Coming of age, transitioning from teenhood to adulthood it’s a big emotional ride, and that makes us vulnerable. And when you’re vulnerable, you’re most likely to be exposed to a lot of manipulation and gaslighting. If not in real life, it’ll be on the internet. We miss things and people that might not have been good for us. We long for the past—the warmth and comfort in the known because stepping into the unknown feels like a dip in a cold pool. But the more you swim, the more the water starts to feel warm. That makes me wonder—do we feel nostalgic for the past, or for the comfort and familiarity we were provided with there, despite the adversities we were met with?
Speaking from personal experience, the thought of going back to the past and re-experiencing it all over again makes me feel suffocated. So the real question is: What do we feel nostalgic for?
I don’t know about everyone but for me, I realize I do feel nostalgic. Nostalgic for the future. Nostalgia in how things could be. How my life could look. Nostalgia for things I never lived but I know deep down I am made for them, if I’m just ready to let go.
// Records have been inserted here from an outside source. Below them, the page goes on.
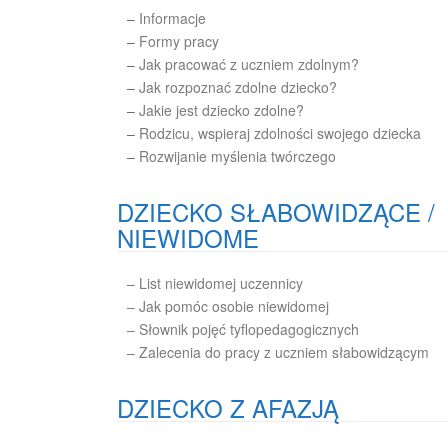
–
Informacje
–
Formy pracy
–
Jak pracować z uczniem zdolnym?
–
Jak rozpoznać zdolne dziecko?
–
Jakie jest dziecko zdolne?
–
Rodzicu, wspieraj zdolności swojego dziecka
–
Rozwijanie myślenia twórczego
DZIECKO SŁABOWIDZĄCE /
NIEWIDOME
– List niewidomej uczennicy
– Jak pomóc osobie niewidomej
– Słownik pojęć tyflopedagogicznych
– Zalecenia do pracy z uczniem słabowidzącym
DZIECKO Z AFAZJĄ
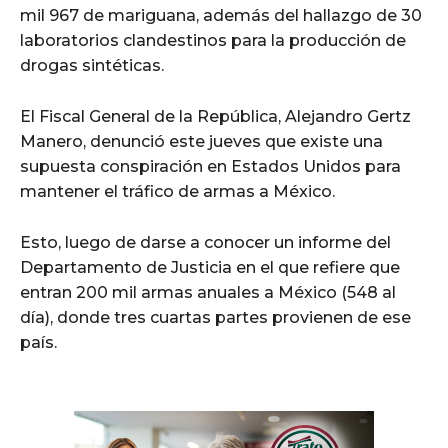
mil 967 de mariguana, además del hallazgo de 30
laboratorios clandestinos para la producción de
drogas sintéticas.
El Fiscal General de la República, Alejandro Gertz
Manero, denunció este jueves que existe una
supuesta conspiración en Estados Unidos para
mantener el tráfico de armas a México.
Esto, luego de darse a conocer un informe del
Departamento de Justicia en el que refiere que
entran 200 mil armas anuales a México (548 al
día), donde tres cuartas partes provienen de ese
país.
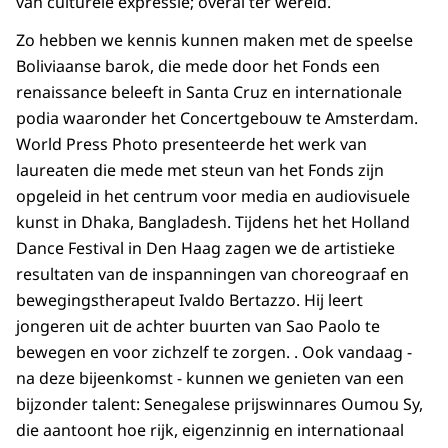
van culturele expressie; overal ter wereld.
Zo hebben we kennis kunnen maken met de speelse
Boliviaanse barok, die mede door het Fonds een
renaissance beleeft in Santa Cruz en internationale
podia waaronder het Concertgebouw te Amsterdam.
World Press Photo presenteerde het werk van
laureaten die mede met steun van het Fonds zijn
opgeleid in het centrum voor media en audiovisuele
kunst in Dhaka, Bangladesh. Tijdens het het Holland
Dance Festival in Den Haag zagen we de artistieke
resultaten van de inspanningen van choreograaf en
bewegingstherapeut Ivaldo Bertazzo. Hij leert
jongeren uit de achter buurten van Sao Paolo te
bewegen en voor zichzelf te zorgen. . Ook vandaag -
na deze bijeenkomst - kunnen we genieten van een
bijzonder talent: Senegalese prijswinnares Oumou Sy,
die aantoont hoe rijk, eigenzinnig en internationaal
i’ll come back to you next month with more from 𝑇𝐻𝐸 𝐵𝐴𝐵𝑌𝐷𝑂𝐿𝐿 𝐶𝑂𝐿𝑈𝑀𝑁 . 𝑦𝑜𝑢𝑟𝑠 𝑡𝑟𝑢𝑙𝑦, 𝑏𝑎𝑏𝑦𝑑𝑜𝑙𝑙.
instagram: 90sbabyd0ll
tiktok: 90sbabydoll
Hi, baby! I absolutely love this, and what a great reflection on such a powerful emotion, and its impact on your psyche. This really was so in-depth; you put into words things I've never been able to articulate, and this line: "Nostalgia is a filter—a grainy light yellow-pink one—that gets added on top of our memories." Wow! I never thought of it that way, but what a description! Ultimately, that's why nostalgia can never really be authentic, no matter how hard it tries. Great work!
P.S. Marina and the Diamonds saved me, so thank you for discussing her!
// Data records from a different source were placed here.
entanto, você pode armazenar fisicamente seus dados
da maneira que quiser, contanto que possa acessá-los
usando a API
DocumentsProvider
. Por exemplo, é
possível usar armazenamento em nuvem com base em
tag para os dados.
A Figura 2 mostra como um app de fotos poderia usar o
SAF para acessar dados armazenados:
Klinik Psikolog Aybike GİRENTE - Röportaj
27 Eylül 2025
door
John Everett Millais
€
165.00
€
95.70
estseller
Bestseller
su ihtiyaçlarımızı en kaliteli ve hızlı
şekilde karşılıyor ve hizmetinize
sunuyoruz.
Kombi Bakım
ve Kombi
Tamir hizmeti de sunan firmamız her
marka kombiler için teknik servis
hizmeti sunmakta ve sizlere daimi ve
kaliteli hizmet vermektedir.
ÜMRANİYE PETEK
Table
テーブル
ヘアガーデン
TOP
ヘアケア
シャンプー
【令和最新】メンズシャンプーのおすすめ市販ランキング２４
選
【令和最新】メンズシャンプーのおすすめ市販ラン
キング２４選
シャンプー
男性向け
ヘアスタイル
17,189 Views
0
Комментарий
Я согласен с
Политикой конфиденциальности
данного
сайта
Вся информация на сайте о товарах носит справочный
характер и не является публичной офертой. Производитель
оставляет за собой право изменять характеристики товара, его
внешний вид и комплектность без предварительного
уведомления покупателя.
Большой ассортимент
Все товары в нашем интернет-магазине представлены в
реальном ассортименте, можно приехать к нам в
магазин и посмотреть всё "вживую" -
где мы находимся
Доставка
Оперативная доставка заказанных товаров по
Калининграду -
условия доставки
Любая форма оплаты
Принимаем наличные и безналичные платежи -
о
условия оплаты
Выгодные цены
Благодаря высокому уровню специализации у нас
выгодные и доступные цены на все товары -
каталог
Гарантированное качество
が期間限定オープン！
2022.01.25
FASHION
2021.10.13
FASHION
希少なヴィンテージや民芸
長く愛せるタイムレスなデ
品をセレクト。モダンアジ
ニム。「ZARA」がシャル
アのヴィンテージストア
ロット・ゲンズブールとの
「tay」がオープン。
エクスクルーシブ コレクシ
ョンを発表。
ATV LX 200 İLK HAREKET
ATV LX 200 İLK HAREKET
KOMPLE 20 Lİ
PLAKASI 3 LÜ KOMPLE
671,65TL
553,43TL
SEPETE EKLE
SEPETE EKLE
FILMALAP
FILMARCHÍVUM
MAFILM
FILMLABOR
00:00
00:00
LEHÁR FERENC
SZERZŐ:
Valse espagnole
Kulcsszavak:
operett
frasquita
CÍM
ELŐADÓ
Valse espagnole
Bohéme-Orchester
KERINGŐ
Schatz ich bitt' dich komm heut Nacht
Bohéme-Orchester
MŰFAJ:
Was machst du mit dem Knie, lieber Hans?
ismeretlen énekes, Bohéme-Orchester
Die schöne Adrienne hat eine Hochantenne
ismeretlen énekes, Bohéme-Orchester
I resonate so much with this. I am the happiest I’ve ever been in my life, yet I still sometimes find myself nostalgic for the past, sometimes even a simple year ago when I was still in school and the 'real adult world' felt so far off. But then I remember how much I struggled and I’m like 'EMILIEEEE what the fuck are you doing? You were miserable' I think as humans it’s so natural to think the grass is greener on the other side, when really it’s just grass and it’s all gunna be some shade of green. For me personally that’s always how I know if I’m doing well mentally or not. If I’m feeling nostalgic or even daydreaming about the future, I realize it’s time to reflect in my own life on what feels missing and how I can bring more of it into my life.